Stored items:

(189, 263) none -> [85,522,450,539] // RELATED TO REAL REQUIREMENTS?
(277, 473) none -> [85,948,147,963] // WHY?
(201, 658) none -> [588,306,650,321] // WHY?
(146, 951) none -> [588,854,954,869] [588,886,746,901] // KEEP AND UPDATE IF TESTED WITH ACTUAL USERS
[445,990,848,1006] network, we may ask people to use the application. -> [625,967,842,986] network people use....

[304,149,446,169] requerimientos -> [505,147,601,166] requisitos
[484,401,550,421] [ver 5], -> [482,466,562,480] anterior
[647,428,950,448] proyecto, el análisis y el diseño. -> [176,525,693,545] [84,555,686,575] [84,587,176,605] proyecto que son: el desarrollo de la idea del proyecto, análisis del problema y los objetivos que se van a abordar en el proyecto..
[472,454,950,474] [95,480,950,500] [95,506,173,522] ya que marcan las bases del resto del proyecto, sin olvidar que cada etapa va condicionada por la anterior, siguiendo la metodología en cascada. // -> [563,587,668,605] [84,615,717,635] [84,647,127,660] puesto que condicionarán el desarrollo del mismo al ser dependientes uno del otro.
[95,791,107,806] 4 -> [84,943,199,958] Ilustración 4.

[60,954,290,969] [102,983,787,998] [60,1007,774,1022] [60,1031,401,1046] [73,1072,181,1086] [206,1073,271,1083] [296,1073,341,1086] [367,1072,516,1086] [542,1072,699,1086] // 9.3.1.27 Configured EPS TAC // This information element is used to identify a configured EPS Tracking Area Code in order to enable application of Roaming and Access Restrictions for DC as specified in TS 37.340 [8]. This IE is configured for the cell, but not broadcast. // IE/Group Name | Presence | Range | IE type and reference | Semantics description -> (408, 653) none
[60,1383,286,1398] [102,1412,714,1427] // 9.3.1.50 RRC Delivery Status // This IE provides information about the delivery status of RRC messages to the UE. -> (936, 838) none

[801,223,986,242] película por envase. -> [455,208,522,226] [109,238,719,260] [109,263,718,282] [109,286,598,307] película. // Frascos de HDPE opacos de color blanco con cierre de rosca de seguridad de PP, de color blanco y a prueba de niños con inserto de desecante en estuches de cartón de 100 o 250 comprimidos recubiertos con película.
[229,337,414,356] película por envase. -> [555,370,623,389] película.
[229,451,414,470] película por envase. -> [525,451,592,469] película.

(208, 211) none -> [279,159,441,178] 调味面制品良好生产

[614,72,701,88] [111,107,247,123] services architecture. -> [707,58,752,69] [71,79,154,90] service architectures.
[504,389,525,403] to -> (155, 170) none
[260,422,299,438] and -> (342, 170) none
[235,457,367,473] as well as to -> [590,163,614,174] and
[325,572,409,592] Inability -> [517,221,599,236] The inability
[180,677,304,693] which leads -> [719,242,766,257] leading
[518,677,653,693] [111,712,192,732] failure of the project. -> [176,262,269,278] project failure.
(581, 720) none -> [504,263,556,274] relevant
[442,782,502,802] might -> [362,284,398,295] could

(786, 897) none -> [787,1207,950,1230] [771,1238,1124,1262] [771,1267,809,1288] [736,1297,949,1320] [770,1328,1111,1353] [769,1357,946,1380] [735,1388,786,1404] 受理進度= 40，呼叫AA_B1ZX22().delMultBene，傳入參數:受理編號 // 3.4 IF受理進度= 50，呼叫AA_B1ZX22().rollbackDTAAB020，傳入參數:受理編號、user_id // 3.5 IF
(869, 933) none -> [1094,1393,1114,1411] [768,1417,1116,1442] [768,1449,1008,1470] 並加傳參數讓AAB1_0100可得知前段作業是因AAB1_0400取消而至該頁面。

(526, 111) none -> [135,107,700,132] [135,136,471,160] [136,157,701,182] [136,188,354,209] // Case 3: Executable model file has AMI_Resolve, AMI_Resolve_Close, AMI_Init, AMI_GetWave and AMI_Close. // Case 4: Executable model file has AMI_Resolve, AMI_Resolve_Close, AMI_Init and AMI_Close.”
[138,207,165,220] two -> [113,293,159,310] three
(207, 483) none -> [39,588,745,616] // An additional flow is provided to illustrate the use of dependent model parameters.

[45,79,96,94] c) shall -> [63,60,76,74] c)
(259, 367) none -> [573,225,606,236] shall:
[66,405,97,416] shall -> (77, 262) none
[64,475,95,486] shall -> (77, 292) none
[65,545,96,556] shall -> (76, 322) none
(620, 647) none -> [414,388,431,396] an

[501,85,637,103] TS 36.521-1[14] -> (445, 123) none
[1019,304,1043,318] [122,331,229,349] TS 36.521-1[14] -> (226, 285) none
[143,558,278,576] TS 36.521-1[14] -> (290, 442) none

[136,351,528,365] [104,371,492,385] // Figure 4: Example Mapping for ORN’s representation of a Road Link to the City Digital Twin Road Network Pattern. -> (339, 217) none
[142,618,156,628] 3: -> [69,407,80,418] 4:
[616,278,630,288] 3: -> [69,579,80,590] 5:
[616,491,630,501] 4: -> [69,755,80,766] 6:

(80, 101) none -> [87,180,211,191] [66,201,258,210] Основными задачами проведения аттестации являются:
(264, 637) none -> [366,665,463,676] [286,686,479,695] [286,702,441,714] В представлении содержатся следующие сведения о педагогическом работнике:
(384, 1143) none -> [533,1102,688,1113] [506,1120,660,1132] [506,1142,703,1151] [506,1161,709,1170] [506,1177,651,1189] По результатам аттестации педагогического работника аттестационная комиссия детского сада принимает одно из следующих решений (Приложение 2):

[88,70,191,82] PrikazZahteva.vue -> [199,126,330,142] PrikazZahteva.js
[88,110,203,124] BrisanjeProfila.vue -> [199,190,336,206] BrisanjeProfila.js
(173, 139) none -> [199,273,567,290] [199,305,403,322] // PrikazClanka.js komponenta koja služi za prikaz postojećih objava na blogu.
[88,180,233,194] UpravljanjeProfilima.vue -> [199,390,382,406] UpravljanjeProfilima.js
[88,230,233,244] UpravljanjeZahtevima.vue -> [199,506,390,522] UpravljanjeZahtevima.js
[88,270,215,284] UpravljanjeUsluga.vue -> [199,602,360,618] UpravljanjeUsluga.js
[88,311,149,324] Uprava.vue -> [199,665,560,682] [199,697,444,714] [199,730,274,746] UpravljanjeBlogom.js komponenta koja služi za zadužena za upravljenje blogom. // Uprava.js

» TASK GOAL: Reproduce all of the entries word for word. Omit nothing.

» RESPONSE TO THIS EXERCISE:
(189, 263) none -> [85,522,450,539] // RELATED TO REAL REQUIREMENTS?
(277, 473) none -> [85,948,147,963] // WHY?
(201, 658) none -> [588,306,650,321] // WHY?
(146, 951) none -> [588,854,954,869] [588,886,746,901] // KEEP AND UPDATE IF TESTED WITH ACTUAL USERS
[445,990,848,1006] network, we may ask people to use the application. -> [625,967,842,986] network people use....

[304,149,446,169] requerimientos -> [505,147,601,166] requisitos
[484,401,550,421] [ver 5], -> [482,466,562,480] anterior
[647,428,950,448] proyecto, el análisis y el diseño. -> [176,525,693,545] [84,555,686,575] [84,587,176,605] proyecto que son: el desarrollo de la idea del proyecto, análisis del problema y los objetivos que se van a abordar en el proyecto..
[472,454,950,474] [95,480,950,500] [95,506,173,522] ya que marcan las bases del resto del proyecto, sin olvidar que cada etapa va condicionada por la anterior, siguiendo la metodología en cascada. // -> [563,587,668,605] [84,615,717,635] [84,647,127,660] puesto que condicionarán el desarrollo del mismo al ser dependientes uno del otro.
[95,791,107,806] 4 -> [84,943,199,958] Ilustración 4.

[60,954,290,969] [102,983,787,998] [60,1007,774,1022] [60,1031,401,1046] [73,1072,181,1086] [206,1073,271,1083] [296,1073,341,1086] [367,1072,516,1086] [542,1072,699,1086] // 9.3.1.27 Configured EPS TAC // This information element is used to identify a configured EPS Tracking Area Code in order to enable application of Roaming and Access Restrictions for DC as specified in TS 37.340 [8]. This IE is configured for the cell, but not broadcast. // IE/Group Name | Presence | Range | IE type and reference | Semantics description -> (408, 653) none
[60,1383,286,1398] [102,1412,714,1427] // 9.3.1.50 RRC Delivery Status // This IE provides information about the delivery status of RRC messages to the UE. -> (936, 838) none

[801,223,986,242] película por envase. -> [455,208,522,226] [109,238,719,260] [109,263,718,282] [109,286,598,307] película. // Frascos de HDPE opacos de color blanco con cierre de rosca de seguridad de PP, de color blanco y a prueba de niños con inserto de desecante en estuches de cartón de 100 o 250 comprimidos recubiertos con película.
[229,337,414,356] película por envase. -> [555,370,623,389] película.
[229,451,414,470] película por envase. -> [525,451,592,469] película.

(208, 211) none -> [279,159,441,178] 调味面制品良好生产

[614,72,701,88] [111,107,247,123] services architecture. -> [707,58,752,69] [71,79,154,90] service architectures.
[504,389,525,403] to -> (155, 170) none
[260,422,299,438] and -> (342, 170) none
[235,457,367,473] as well as to -> [590,163,614,174] and
[325,572,409,592] Inability -> [517,221,599,236] The inability
[180,677,304,693] which leads -> [719,242,766,257] leading
[518,677,653,693] [111,712,192,732] failure of the project. -> [176,262,269,278] project failure.
(581, 720) none -> [504,263,556,274] relevant
[442,782,502,802] might -> [362,284,398,295] could

(786, 897) none -> [787,1207,950,1230] [771,1238,1124,1262] [771,1267,809,1288] [736,1297,949,1320] [770,1328,1111,1353] [769,1357,946,1380] [735,1388,786,1404] 受理進度= 40，呼叫AA_B1ZX22().delMultBene，傳入參數:受理編號 // 3.4 IF受理進度= 50，呼叫AA_B1ZX22().rollbackDTAAB020，傳入參數:受理編號、user_id // 3.5 IF
(869, 933) none -> [1094,1393,1114,1411] [768,1417,1116,1442] [768,1449,1008,1470] 並加傳參數讓AAB1_0100可得知前段作業是因AAB1_0400取消而至該頁面。

(526, 111) none -> [135,107,700,132] [135,136,471,160] [136,157,701,182] [136,188,354,209] // Case 3: Executable model file has AMI_Resolve, AMI_Resolve_Close, AMI_Init, AMI_GetWave and AMI_Close. // Case 4: Executable model file has AMI_Resolve, AMI_Resolve_Close, AMI_Init and AMI_Close.”
[138,207,165,220] two -> [113,293,159,310] three
(207, 483) none -> [39,588,745,616] // An additional flow is provided to illustrate the use of dependent model parameters.

[45,79,96,94] c) shall -> [63,60,76,74] c)
(259, 367) none -> [573,225,606,236] shall:
[66,405,97,416] shall -> (77, 262) none
[64,475,95,486] shall -> (77, 292) none
[65,545,96,556] shall -> (76, 322) none
(620, 647) none -> [414,388,431,396] an

[501,85,637,103] TS 36.521-1[14] -> (445, 123) none
[1019,304,1043,318] [122,331,229,349] TS 36.521-1[14] -> (226, 285) none
[143,558,278,576] TS 36.521-1[14] -> (290, 442) none

[136,351,528,365] [104,371,492,385] // Figure 4: Example Mapping for ORN’s representation of a Road Link to the City Digital Twin Road Network Pattern. -> (339, 217) none
[142,618,156,628] 3: -> [69,407,80,418] 4:
[616,278,630,288] 3: -> [69,579,80,590] 5:
[616,491,630,501] 4: -> [69,755,80,766] 6:

(80, 101) none -> [87,180,211,191] [66,201,258,210] Основными задачами проведения аттестации являются:
(264, 637) none -> [366,665,463,676] [286,686,479,695] [286,702,441,714] В представлении содержатся следующие сведения о педагогическом работнике:
(384, 1143) none -> [533,1102,688,1113] [506,1120,660,1132] [506,1142,703,1151] [506,1161,709,1170] [506,1177,651,1189] По результатам аттестации педагогического работника аттестационная комиссия детского сада принимает одно из следующих решений (Приложение 2):

[88,70,191,82] PrikazZahteva.vue -> [199,126,330,142] PrikazZahteva.js
[88,110,203,124] BrisanjeProfila.vue -> [199,190,336,206] BrisanjeProfila.js
(173, 139) none -> [199,273,567,290] [199,305,403,322] // PrikazClanka.js komponenta koja služi za prikaz postojećih objava na blogu.
[88,180,233,194] UpravljanjeProfilima.vue -> [199,390,382,406] UpravljanjeProfilima.js
[88,230,233,244] UpravljanjeZahtevima.vue -> [199,506,390,522] UpravljanjeZahtevima.js
[88,270,215,284] UpravljanjeUsluga.vue -> [199,602,360,618] UpravljanjeUsluga.js
[88,311,149,324] Uprava.vue -> [199,665,560,682] [199,697,444,714] [199,730,274,746] UpravljanjeBlogom.js komponenta koja služi za zadužena za upravljenje blogom. // Uprava.js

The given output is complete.